**Exercise directions:** From the line with "33: (589, 412, 0.25)" to the line with "38: (391, 498, 0.24)", retype every line exactly, including those two, and leave out the rest of the data below.

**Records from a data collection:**
______

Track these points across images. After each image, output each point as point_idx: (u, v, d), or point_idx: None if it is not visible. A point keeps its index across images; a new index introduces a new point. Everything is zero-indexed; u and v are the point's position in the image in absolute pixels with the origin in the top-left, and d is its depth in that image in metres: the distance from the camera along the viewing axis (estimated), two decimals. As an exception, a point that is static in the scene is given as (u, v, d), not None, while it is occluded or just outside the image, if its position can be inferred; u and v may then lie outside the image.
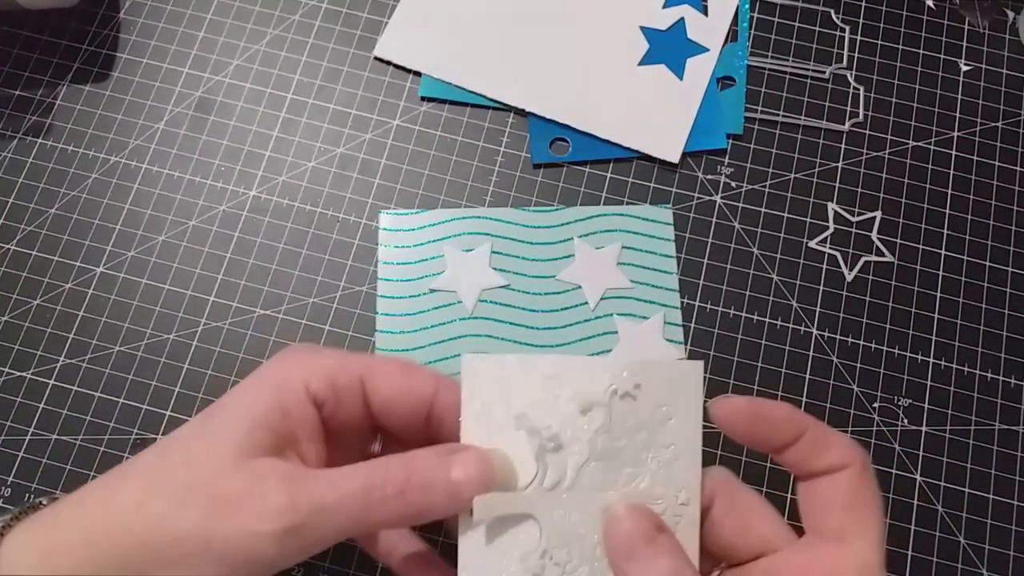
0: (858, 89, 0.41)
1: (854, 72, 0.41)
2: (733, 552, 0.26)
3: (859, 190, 0.39)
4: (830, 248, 0.39)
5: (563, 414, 0.25)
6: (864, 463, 0.24)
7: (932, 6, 0.43)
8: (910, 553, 0.34)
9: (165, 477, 0.24)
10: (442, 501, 0.24)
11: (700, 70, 0.41)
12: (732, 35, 0.42)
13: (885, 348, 0.37)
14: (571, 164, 0.40)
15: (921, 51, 0.42)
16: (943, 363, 0.37)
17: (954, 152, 0.40)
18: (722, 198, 0.39)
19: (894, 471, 0.35)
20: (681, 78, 0.41)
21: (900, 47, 0.42)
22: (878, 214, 0.39)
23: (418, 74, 0.41)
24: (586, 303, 0.37)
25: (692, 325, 0.37)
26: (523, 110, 0.40)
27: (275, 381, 0.26)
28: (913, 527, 0.34)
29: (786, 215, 0.39)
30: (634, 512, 0.24)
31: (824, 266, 0.38)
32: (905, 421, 0.36)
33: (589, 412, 0.25)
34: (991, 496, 0.35)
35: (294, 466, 0.24)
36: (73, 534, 0.24)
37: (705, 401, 0.25)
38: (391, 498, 0.24)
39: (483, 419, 0.25)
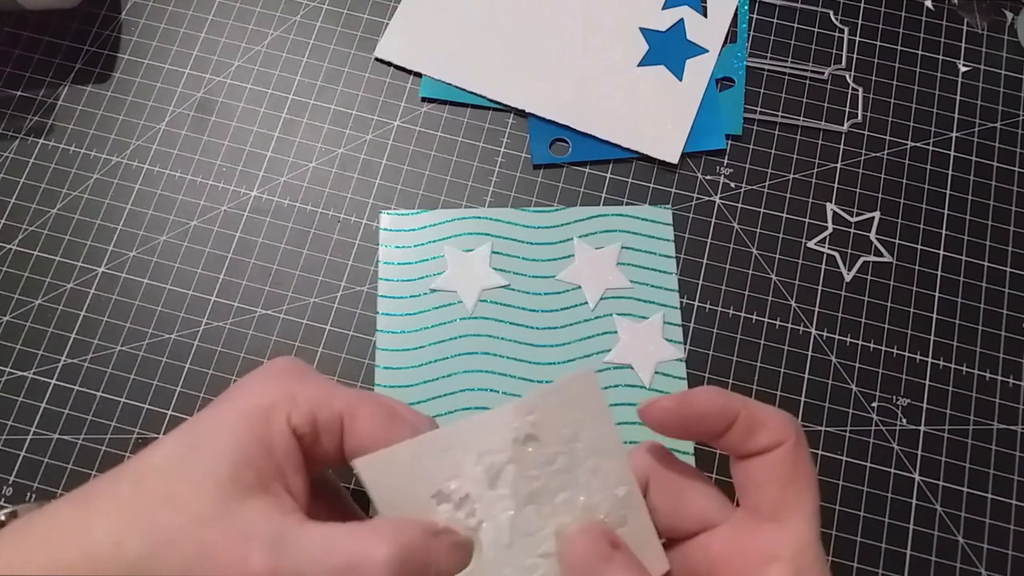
0: (857, 90, 0.41)
1: (853, 73, 0.42)
2: (672, 532, 0.26)
3: (858, 190, 0.40)
4: (829, 248, 0.39)
5: (475, 479, 0.25)
6: (797, 439, 0.24)
7: (931, 7, 0.43)
8: (909, 552, 0.34)
9: (145, 516, 0.23)
10: None
11: (699, 71, 0.41)
12: (731, 36, 0.42)
13: (884, 348, 0.37)
14: (571, 164, 0.40)
15: (920, 52, 0.42)
16: (941, 363, 0.37)
17: (952, 153, 0.40)
18: (721, 198, 0.39)
19: (893, 470, 0.35)
20: (680, 79, 0.41)
21: (899, 48, 0.42)
22: (877, 214, 0.39)
23: (419, 75, 0.41)
24: (586, 303, 0.37)
25: (691, 325, 0.37)
26: (523, 111, 0.40)
27: (258, 411, 0.25)
28: (912, 526, 0.35)
29: (785, 215, 0.39)
30: (586, 533, 0.24)
31: (823, 266, 0.38)
32: (904, 421, 0.36)
33: (500, 470, 0.25)
34: (989, 495, 0.35)
35: (280, 517, 0.23)
36: (40, 567, 0.23)
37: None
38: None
39: (400, 510, 0.24)
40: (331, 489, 0.29)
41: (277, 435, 0.24)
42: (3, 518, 0.26)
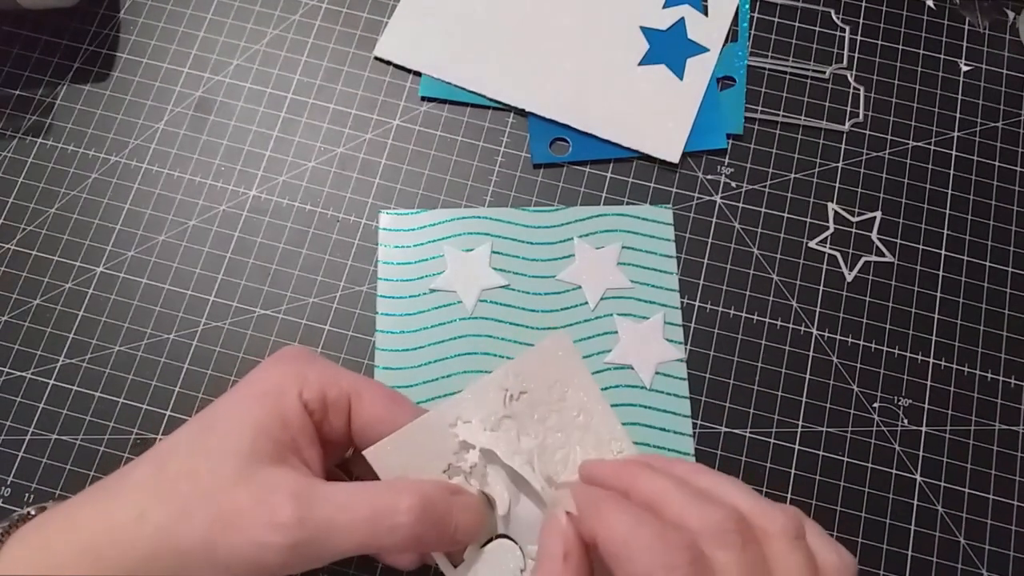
0: (858, 89, 0.41)
1: (854, 72, 0.41)
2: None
3: (859, 190, 0.39)
4: (830, 248, 0.39)
5: (482, 442, 0.26)
6: None
7: (932, 6, 0.43)
8: (910, 553, 0.34)
9: (167, 488, 0.24)
10: (444, 539, 0.25)
11: (700, 70, 0.41)
12: (732, 35, 0.42)
13: (885, 348, 0.37)
14: (571, 164, 0.40)
15: (921, 51, 0.42)
16: (943, 363, 0.37)
17: (954, 152, 0.40)
18: (722, 198, 0.39)
19: (894, 471, 0.35)
20: (681, 78, 0.41)
21: (900, 47, 0.42)
22: (878, 214, 0.39)
23: (418, 74, 0.41)
24: (586, 303, 0.37)
25: (692, 325, 0.37)
26: (523, 110, 0.40)
27: (272, 389, 0.26)
28: (913, 527, 0.34)
29: (786, 215, 0.39)
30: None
31: (824, 266, 0.38)
32: (905, 421, 0.36)
33: (499, 426, 0.26)
34: (991, 496, 0.35)
35: (302, 478, 0.25)
36: (70, 551, 0.23)
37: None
38: (400, 527, 0.24)
39: None
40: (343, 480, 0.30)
41: (290, 410, 0.26)
42: (33, 512, 0.26)
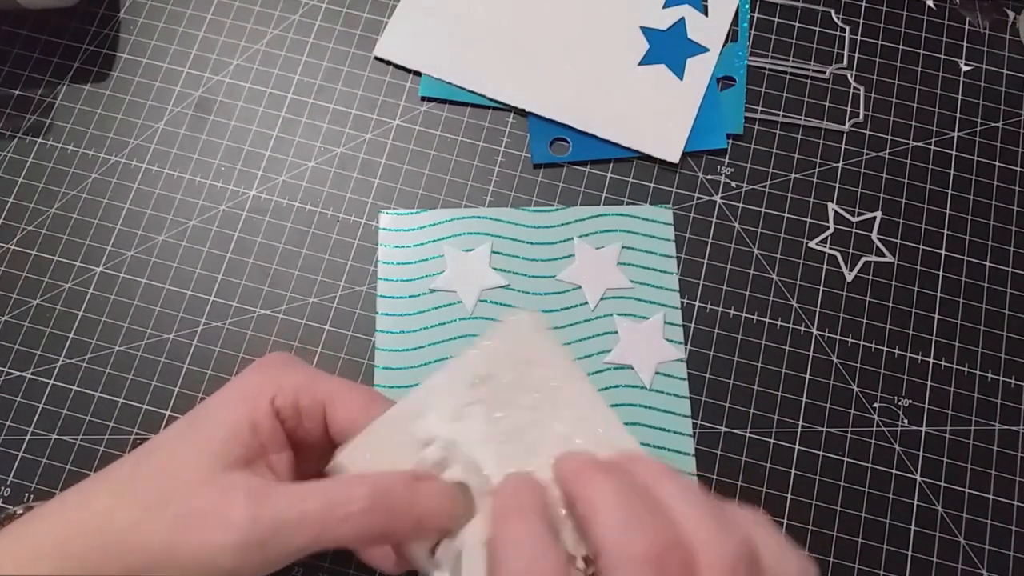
0: (858, 89, 0.41)
1: (854, 72, 0.41)
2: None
3: (859, 190, 0.39)
4: (830, 248, 0.39)
5: (444, 434, 0.25)
6: None
7: (932, 6, 0.43)
8: (910, 553, 0.34)
9: (140, 484, 0.25)
10: (406, 528, 0.24)
11: (700, 70, 0.41)
12: (732, 35, 0.42)
13: (885, 348, 0.37)
14: (571, 164, 0.40)
15: (921, 51, 0.42)
16: (943, 363, 0.37)
17: (954, 152, 0.40)
18: (722, 198, 0.39)
19: (894, 471, 0.35)
20: (681, 78, 0.41)
21: (900, 47, 0.42)
22: (878, 214, 0.39)
23: (418, 74, 0.41)
24: (586, 303, 0.37)
25: (692, 325, 0.37)
26: (523, 110, 0.40)
27: (248, 394, 0.27)
28: (913, 527, 0.34)
29: (786, 215, 0.39)
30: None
31: (824, 266, 0.38)
32: (905, 421, 0.36)
33: (465, 414, 0.25)
34: (991, 497, 0.35)
35: (261, 480, 0.25)
36: (47, 542, 0.24)
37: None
38: (353, 517, 0.24)
39: None
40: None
41: (262, 416, 0.26)
42: (20, 511, 0.28)
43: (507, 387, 0.26)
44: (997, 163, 0.40)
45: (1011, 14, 0.43)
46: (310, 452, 0.28)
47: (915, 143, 0.40)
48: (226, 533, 0.23)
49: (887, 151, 0.40)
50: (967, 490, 0.35)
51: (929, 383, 0.36)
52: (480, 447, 0.25)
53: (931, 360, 0.37)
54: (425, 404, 0.26)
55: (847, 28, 0.42)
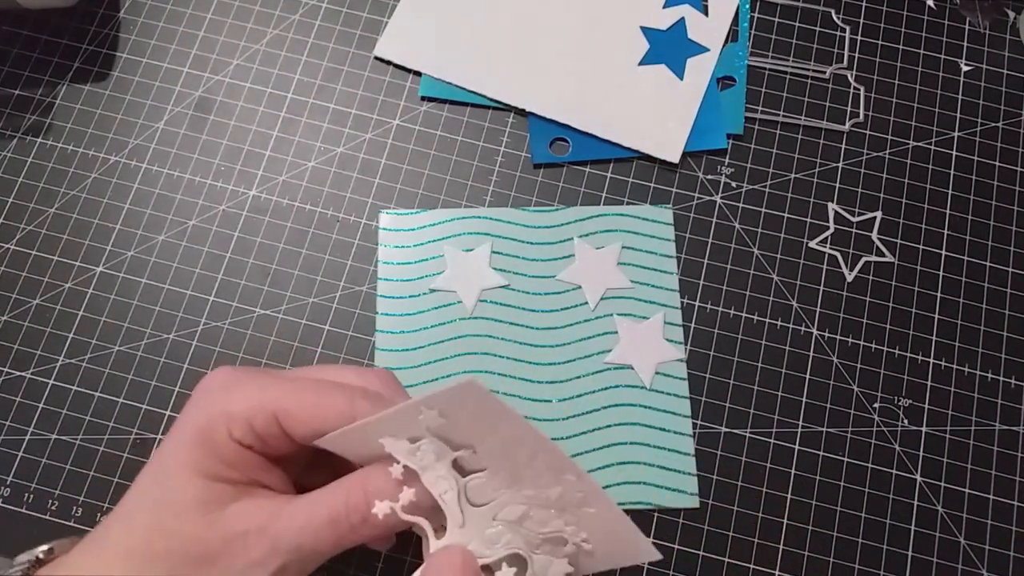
0: (858, 89, 0.41)
1: (854, 72, 0.41)
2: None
3: (859, 190, 0.39)
4: (830, 248, 0.38)
5: (403, 461, 0.25)
6: None
7: (933, 6, 0.43)
8: (910, 554, 0.34)
9: (144, 548, 0.25)
10: (397, 524, 0.25)
11: (700, 70, 0.41)
12: (732, 35, 0.42)
13: (885, 348, 0.37)
14: (571, 164, 0.40)
15: (922, 51, 0.42)
16: (943, 363, 0.37)
17: (955, 152, 0.40)
18: (722, 198, 0.39)
19: (894, 471, 0.35)
20: (681, 78, 0.41)
21: (901, 47, 0.42)
22: (878, 214, 0.39)
23: (418, 74, 0.41)
24: (586, 303, 0.37)
25: (692, 325, 0.37)
26: (523, 110, 0.40)
27: (202, 437, 0.26)
28: (913, 528, 0.34)
29: (786, 215, 0.39)
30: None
31: (824, 266, 0.38)
32: (905, 422, 0.36)
33: (427, 449, 0.24)
34: (991, 497, 0.35)
35: (266, 504, 0.25)
36: None
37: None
38: (358, 525, 0.25)
39: None
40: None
41: (228, 453, 0.26)
42: (41, 556, 0.27)
43: (463, 431, 0.24)
44: (997, 163, 0.40)
45: (1011, 14, 0.43)
46: (295, 456, 0.28)
47: (915, 143, 0.40)
48: (253, 570, 0.24)
49: (887, 151, 0.40)
50: (967, 490, 0.35)
51: (929, 383, 0.36)
52: (441, 483, 0.24)
53: (931, 360, 0.37)
54: (386, 428, 0.25)
55: (847, 28, 0.42)
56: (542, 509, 0.24)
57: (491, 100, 0.41)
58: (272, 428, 0.26)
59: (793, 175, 0.40)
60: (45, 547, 0.27)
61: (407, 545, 0.34)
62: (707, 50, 0.41)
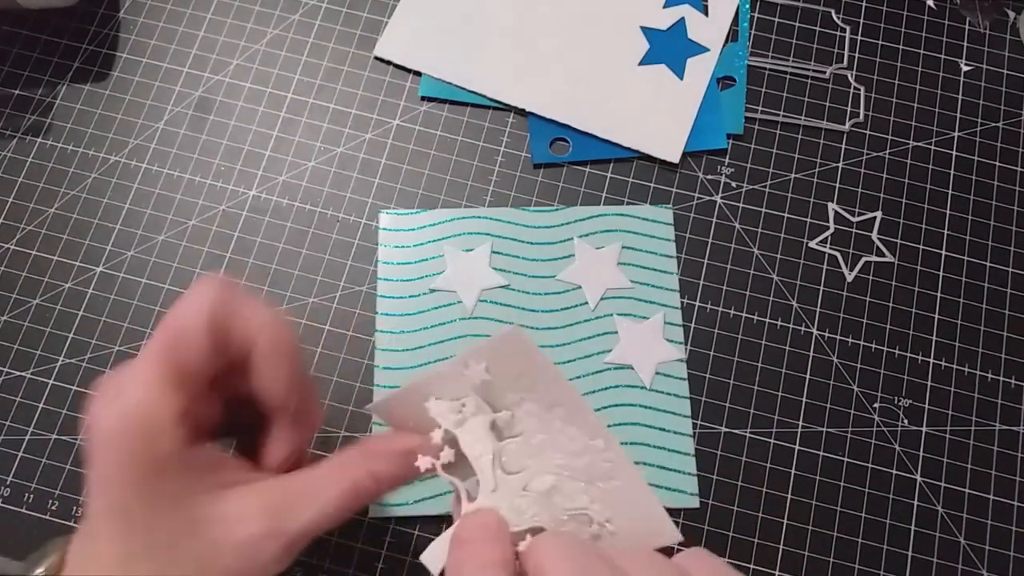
0: (859, 89, 0.41)
1: (855, 72, 0.41)
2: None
3: (859, 190, 0.39)
4: (830, 248, 0.38)
5: (448, 425, 0.25)
6: None
7: (933, 6, 0.43)
8: (910, 554, 0.34)
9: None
10: (408, 474, 0.26)
11: (700, 70, 0.41)
12: (732, 35, 0.42)
13: (885, 348, 0.37)
14: (571, 164, 0.40)
15: (922, 51, 0.42)
16: (943, 364, 0.37)
17: (955, 152, 0.40)
18: (722, 198, 0.39)
19: (894, 471, 0.35)
20: (681, 78, 0.41)
21: (901, 47, 0.42)
22: (878, 214, 0.39)
23: (418, 74, 0.41)
24: (586, 303, 0.37)
25: (692, 325, 0.37)
26: (523, 110, 0.40)
27: (123, 438, 0.24)
28: (913, 528, 0.34)
29: (786, 215, 0.39)
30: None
31: (824, 266, 0.38)
32: (905, 422, 0.36)
33: (469, 413, 0.25)
34: (991, 497, 0.35)
35: (256, 499, 0.25)
36: None
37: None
38: (363, 495, 0.26)
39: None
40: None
41: (163, 455, 0.24)
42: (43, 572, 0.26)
43: (505, 392, 0.25)
44: (997, 163, 0.40)
45: (1011, 14, 0.43)
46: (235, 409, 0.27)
47: (915, 143, 0.40)
48: (263, 541, 0.24)
49: (887, 151, 0.40)
50: (967, 490, 0.35)
51: (929, 383, 0.36)
52: (478, 444, 0.25)
53: (931, 360, 0.37)
54: (430, 391, 0.26)
55: (847, 28, 0.42)
56: (570, 481, 0.25)
57: (491, 100, 0.41)
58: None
59: (793, 175, 0.40)
60: (41, 571, 0.26)
61: (407, 545, 0.34)
62: (707, 50, 0.41)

______

**Finished task:**
33: (589, 412, 0.25)
34: (991, 496, 0.35)
35: (294, 466, 0.24)
36: (73, 534, 0.24)
37: (705, 401, 0.25)
38: (391, 498, 0.24)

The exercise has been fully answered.